§ **WHAT IS REQUIRED**:
Line by line, copy the entries exactly, excluding the pictures.

§ **EXCERPTED RECORDS**:

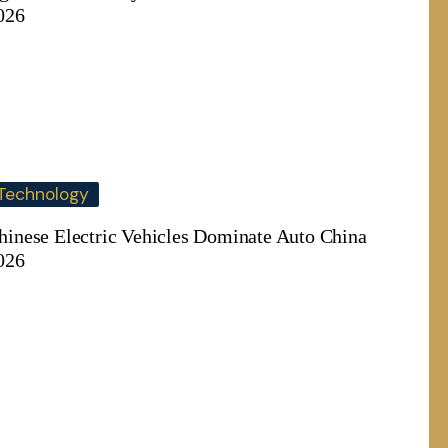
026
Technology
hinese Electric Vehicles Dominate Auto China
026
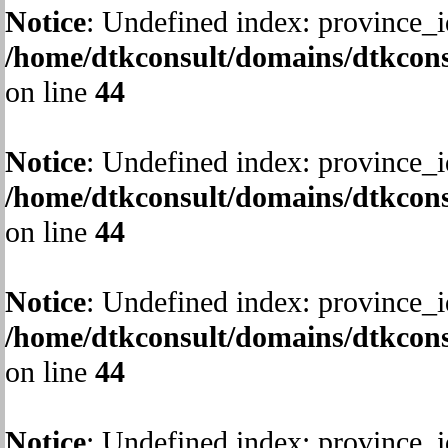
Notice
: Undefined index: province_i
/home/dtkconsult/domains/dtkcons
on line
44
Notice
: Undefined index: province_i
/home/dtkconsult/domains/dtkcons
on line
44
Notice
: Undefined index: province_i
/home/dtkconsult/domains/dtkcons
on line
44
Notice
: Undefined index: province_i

§ **PROBLEM SOLUTION**:
026
Technology
hinese Electric Vehicles Dominate Auto China
026
Notice
: Undefined index: province_i
/home/dtkconsult/domains/dtkcons
on line
44
Notice
: Undefined index: province_i
/home/dtkconsult/domains/dtkcons
on line
44
Notice
: Undefined index: province_i
/home/dtkconsult/domains/dtkcons
on line
44
Notice
: Undefined index: province_i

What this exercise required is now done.